Accanto a queste forme più note, le ricerche più recenti mostrano come lo sfruttamento agricolo stia cambiando volto. Il rapporto “Gli ingredienti del caporalato”, realizzato dall’associazione Terra!, documenta casi di sfruttamento nelle filiere agricole di Piemonte, Lombardia, Veneto e Friuli Venezia Giulia, evidenziando come il fenomeno interessi oggi anche alcuni dei territori economicamente più dinamici del Paese. In questi contesti il caporalato tende a manifestarsi attraverso strutture formalmente regolari – cooperative, società di servizi, subappalti e altre forme di intermediazione – che rendono lo sfruttamento meno visibile ma non meno diffuso.
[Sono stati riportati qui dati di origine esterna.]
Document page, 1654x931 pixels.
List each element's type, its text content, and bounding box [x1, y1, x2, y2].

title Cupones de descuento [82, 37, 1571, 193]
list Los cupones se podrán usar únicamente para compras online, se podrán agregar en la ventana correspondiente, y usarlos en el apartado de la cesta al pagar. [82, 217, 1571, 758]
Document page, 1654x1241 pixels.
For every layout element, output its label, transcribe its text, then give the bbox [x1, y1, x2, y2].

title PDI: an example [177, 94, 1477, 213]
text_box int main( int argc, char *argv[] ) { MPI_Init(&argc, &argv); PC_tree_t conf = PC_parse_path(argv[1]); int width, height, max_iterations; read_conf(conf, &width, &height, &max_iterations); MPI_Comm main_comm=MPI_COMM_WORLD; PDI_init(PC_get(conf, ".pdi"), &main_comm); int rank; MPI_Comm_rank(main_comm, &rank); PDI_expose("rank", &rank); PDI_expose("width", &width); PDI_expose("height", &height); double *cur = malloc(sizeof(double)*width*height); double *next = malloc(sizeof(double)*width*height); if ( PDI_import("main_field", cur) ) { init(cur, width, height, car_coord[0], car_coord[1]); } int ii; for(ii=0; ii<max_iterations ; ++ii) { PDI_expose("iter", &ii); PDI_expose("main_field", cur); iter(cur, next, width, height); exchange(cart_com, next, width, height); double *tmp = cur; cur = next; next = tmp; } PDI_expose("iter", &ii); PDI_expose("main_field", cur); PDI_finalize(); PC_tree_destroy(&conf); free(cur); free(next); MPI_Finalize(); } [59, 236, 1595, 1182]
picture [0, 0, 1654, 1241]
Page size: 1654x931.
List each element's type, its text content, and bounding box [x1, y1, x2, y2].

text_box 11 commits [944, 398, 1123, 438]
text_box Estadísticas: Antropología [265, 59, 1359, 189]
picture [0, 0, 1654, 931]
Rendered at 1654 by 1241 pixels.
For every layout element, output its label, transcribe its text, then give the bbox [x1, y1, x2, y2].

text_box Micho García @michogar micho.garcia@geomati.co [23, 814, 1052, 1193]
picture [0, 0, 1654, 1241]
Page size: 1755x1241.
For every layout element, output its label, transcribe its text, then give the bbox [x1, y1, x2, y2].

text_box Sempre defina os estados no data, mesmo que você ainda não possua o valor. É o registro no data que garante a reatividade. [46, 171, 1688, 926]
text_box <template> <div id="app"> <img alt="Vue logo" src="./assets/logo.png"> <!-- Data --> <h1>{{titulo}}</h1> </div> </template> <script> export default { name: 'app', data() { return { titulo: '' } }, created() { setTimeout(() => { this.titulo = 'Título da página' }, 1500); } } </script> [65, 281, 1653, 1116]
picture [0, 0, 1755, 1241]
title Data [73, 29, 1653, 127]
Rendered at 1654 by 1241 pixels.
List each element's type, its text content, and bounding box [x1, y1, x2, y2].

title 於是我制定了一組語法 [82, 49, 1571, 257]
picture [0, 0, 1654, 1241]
La pressione sui prezzi lungo la filiera, gli squilibri nei rapporti di forza tra produzione e distribuzione, la frammentazione del sistema agricolo e la vulnerabilità della manodopera migrante rappresentano alcuni dei fattori che favoriscono il ricorso a forme di lavoro irregolare. Per questo il caporalato non riguarda soltanto la tutela dei lavoratori, ma anche il funzionamento complessivo del sistema alimentare.